# How to stop the woofing



## Aida-Christine (Oct 26, 2009)

I have a standard Poodle guide dog. She is usually so well behaved, but lately barking, or rather, woofing has become a problem. This all started when she gets played with. If she barks when I play with her, I turn my back and stop playing. Unfortunately I don't know how to deal with the people in my family who don't think barking is a problem and so encourage it by giving her attention while or just after she woofs. My problem is that her woofing is no long just at home. She woofed at two kids in a doctors office this morning. It is her way of saying she wants to play, but the kids mother dragged them away, and rightly so because it sounds aggressive. She even woofed at someone coming down our aisle in a movie theatre once! hwell:

Bark collars don't seem to work on her because her woofs are spaced out and quick. 

I really don't want to go the method of teaching her to bark to make her stop, because so far when I teach her a command for something she just wants to do it more often. I also wouldn't know how to lure a bark from her to teach the word. She's not food driven unfortunately. 

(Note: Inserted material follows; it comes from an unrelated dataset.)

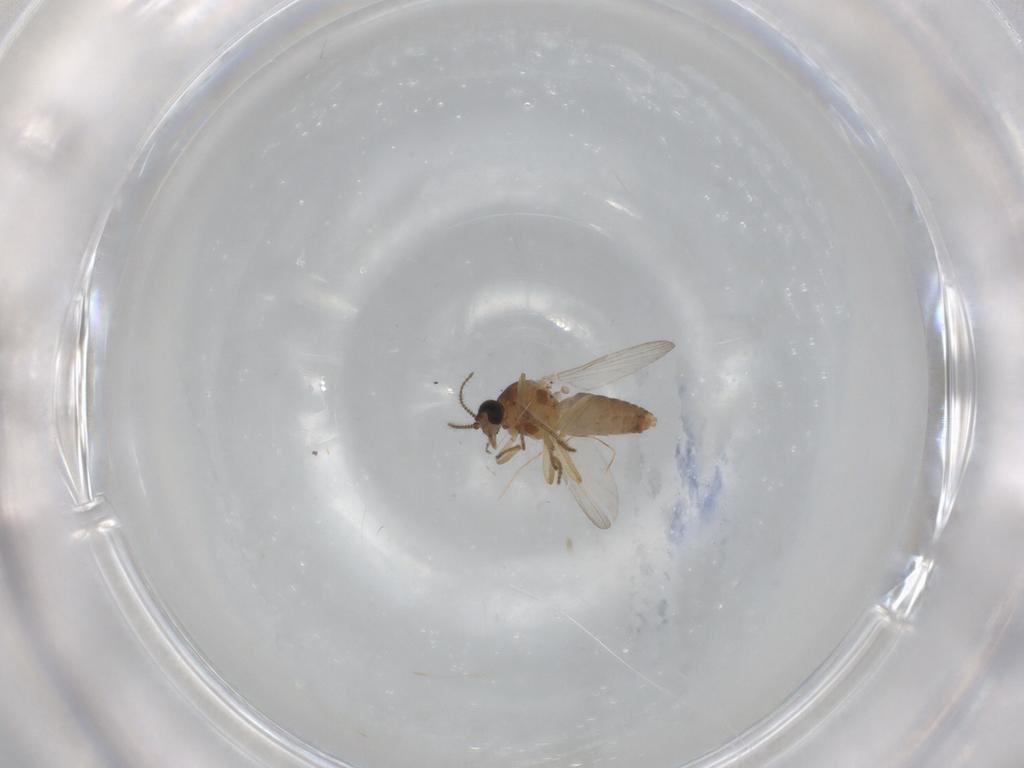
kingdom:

If anybody has any suggestion I'd be so happy to hear them.


----------



## Marian (Oct 20, 2009)

Victoria Stilwell demonstrated a way of doing this on the episode that was on earlier tonight. She was working with three little Malteses who barked their heads off anytime someone came to the door, but I don't see why it wouldn't work in your case too.

Basically, she "charged up" the word "stop" by saying the word and feeding a treat three or four times. Then she would wait until the dogs were not paying attention to her, say the word "stop" and if they looked at her, they got a treat.

So by the end of the episode, they still barked initially, but all she had to do was say "stop" and they were quiet as church mice. 

It's worth a try. Good luck!


----------



## Olie (Oct 10, 2009)

Marian said:


> Victoria Stilwell demonstrated a way of doing this on the episode that was on earlier tonight. She was working with three little Malteses who barked their heads off anytime someone came to the door, but I don't see why it wouldn't work in your case too.
> 
> Basically, she "charged up" the word "stop" by saying the word and feeding a treat three or four times. Then she would wait until the dogs were not paying attention to her, say the word "stop" and if they looked at her, they got a treat.
> 
> ...


Hmm I like this, I might give this a go and see what I get at my door barkers.


----------



## Marian (Oct 20, 2009)

I'm trying to adapt the principle to the word "come". Since Teddy doesn't respond to it very well unless he's in the mood to come to me (probably my fault for overusing it to begin with!), I'm trying to build a strong association between the word come and a yummy treat. I hope it works.


----------